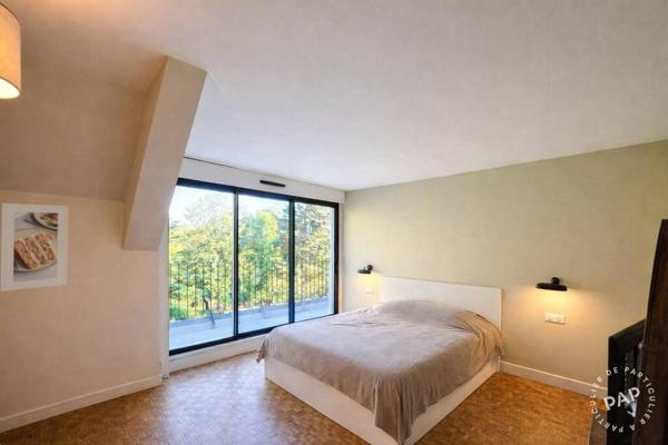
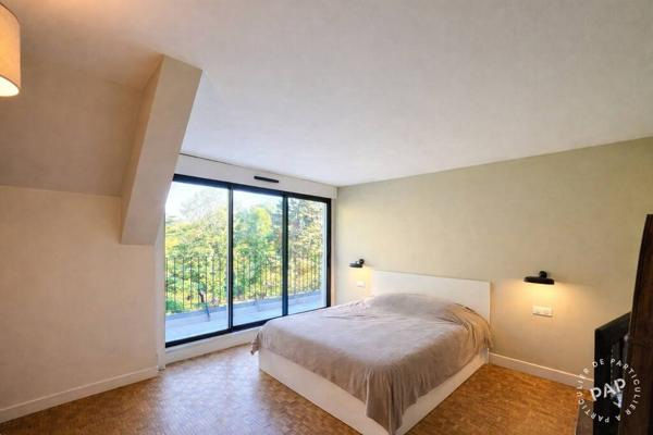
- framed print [0,202,69,293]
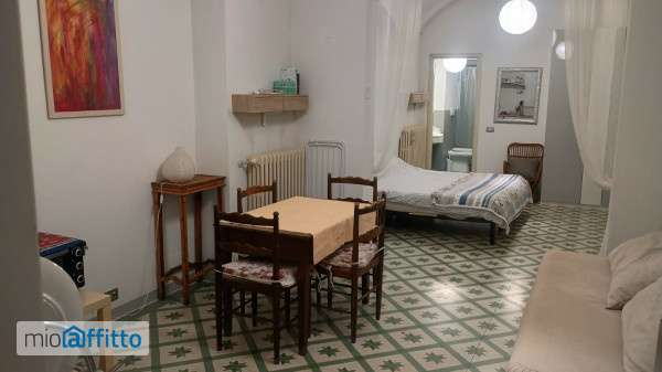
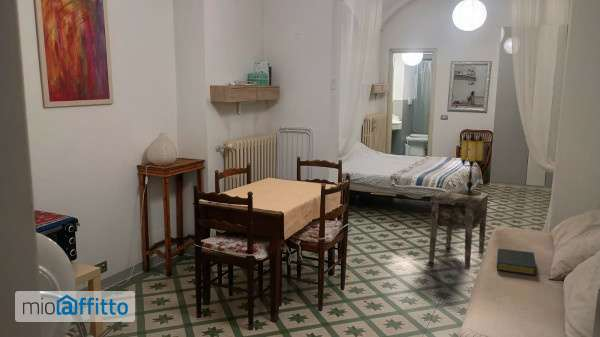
+ table lamp [457,131,485,196]
+ side table [428,188,490,271]
+ hardback book [496,248,537,277]
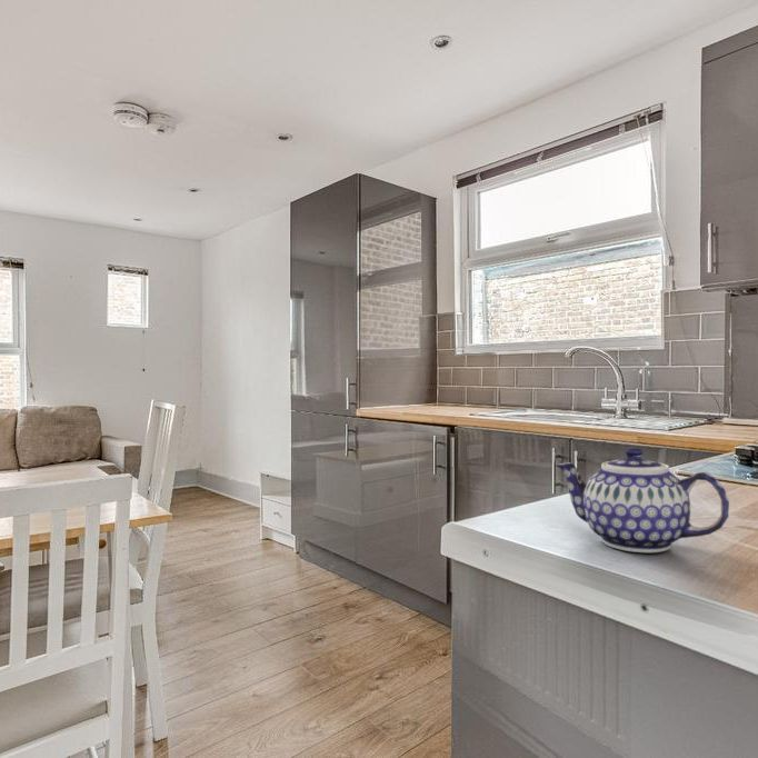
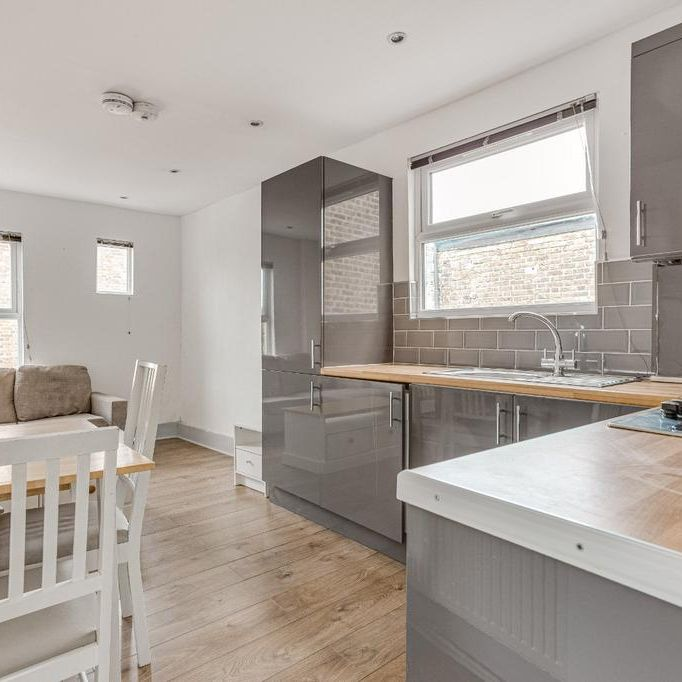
- teapot [555,447,730,553]
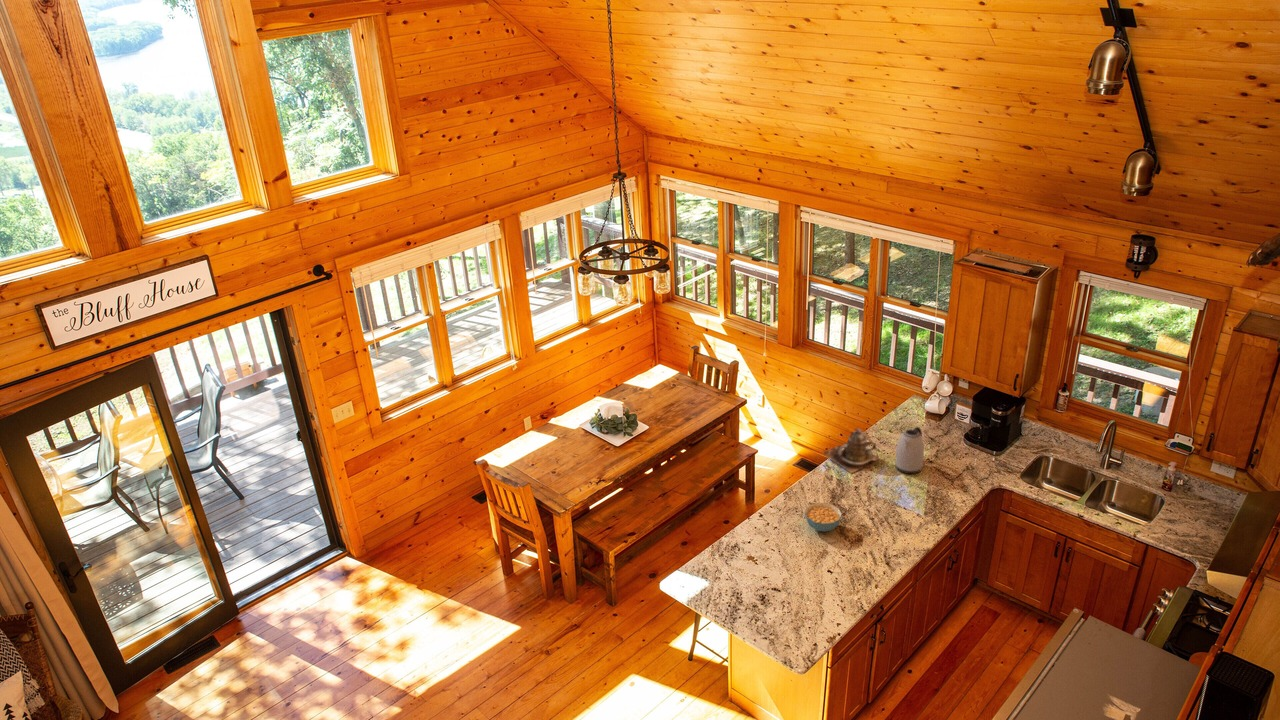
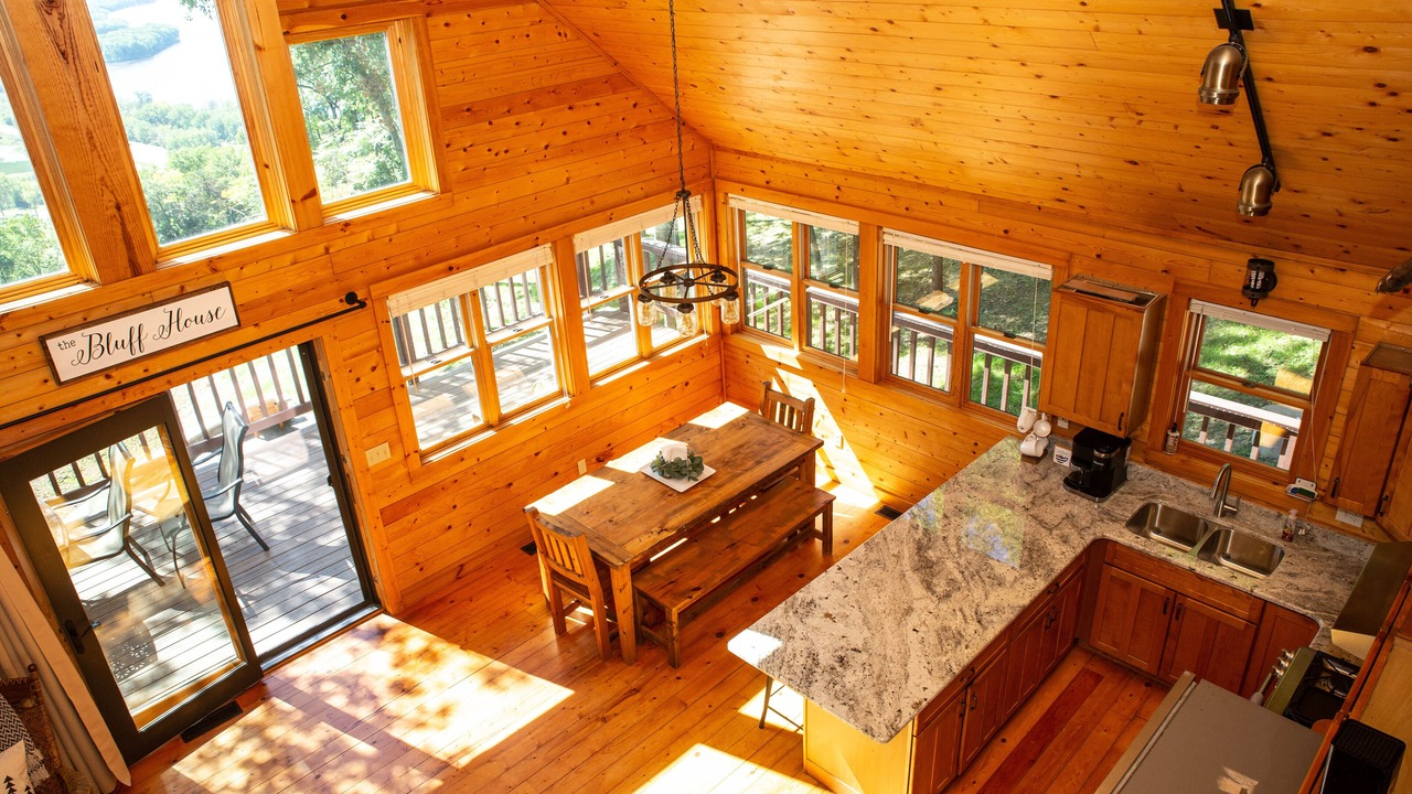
- cereal bowl [804,502,843,533]
- kettle [894,426,925,475]
- teapot [822,428,879,474]
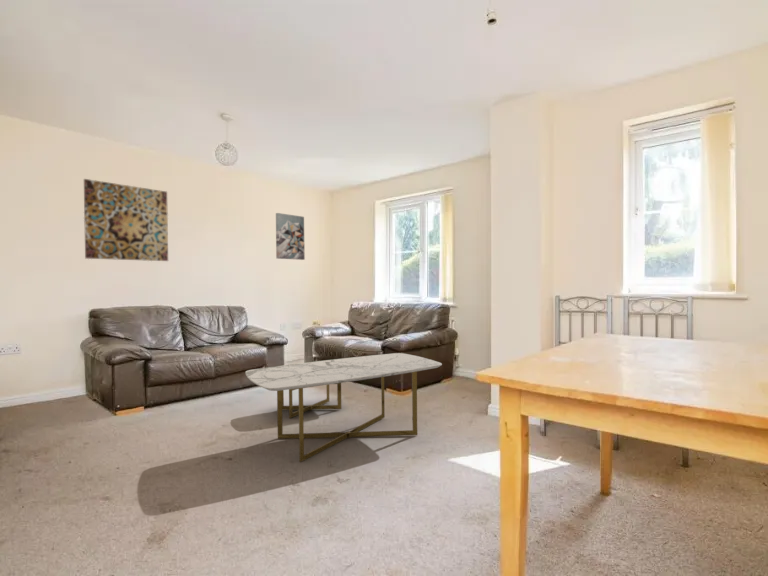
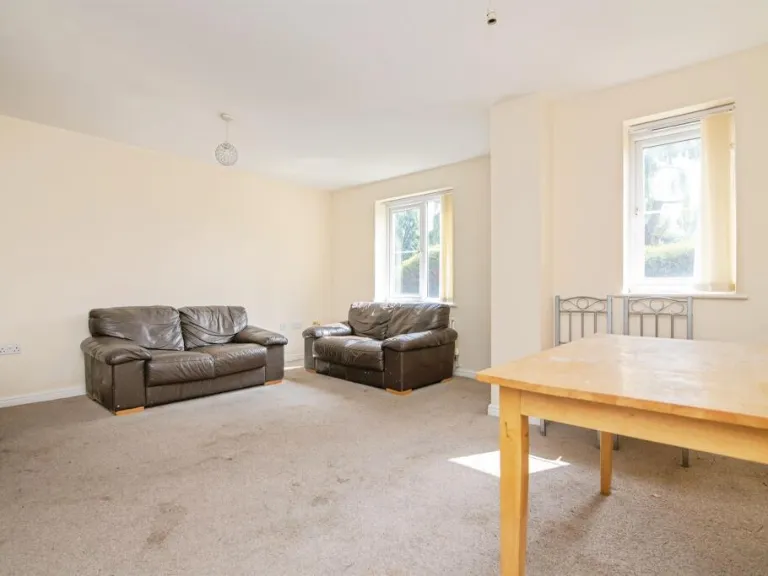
- coffee table [244,352,443,463]
- wall art [83,178,169,262]
- wall art [275,212,306,261]
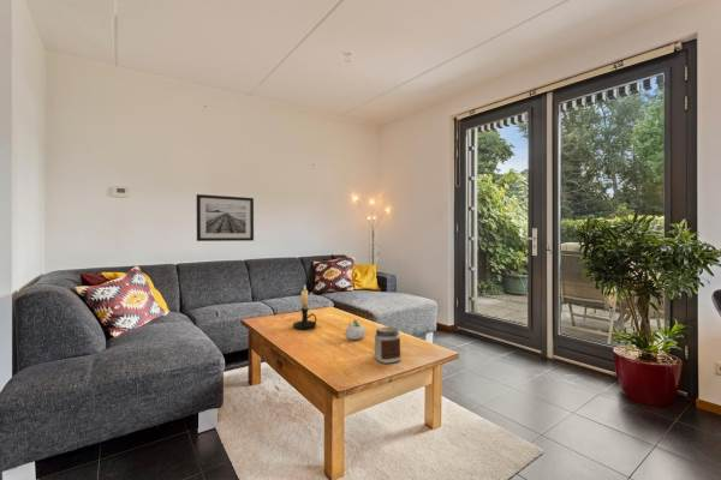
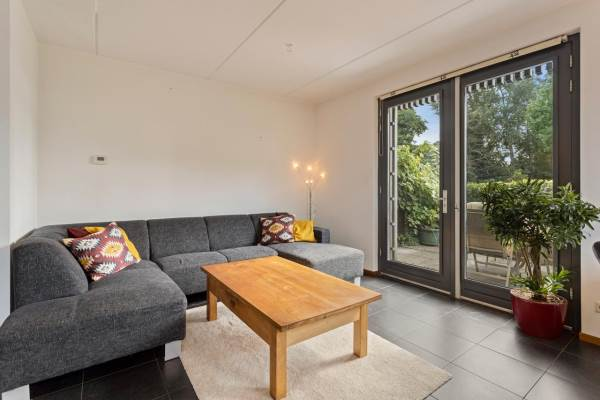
- wall art [196,193,255,242]
- candle holder [292,283,317,330]
- jar [374,326,403,365]
- succulent planter [345,318,367,341]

> What the exercise asks:
Take the line that contains "- wall art [196,193,255,242]" and every line after it in the material above. Set those lines down exactly and nothing more.

> Exercise response:
- wall art [196,193,255,242]
- candle holder [292,283,317,330]
- jar [374,326,403,365]
- succulent planter [345,318,367,341]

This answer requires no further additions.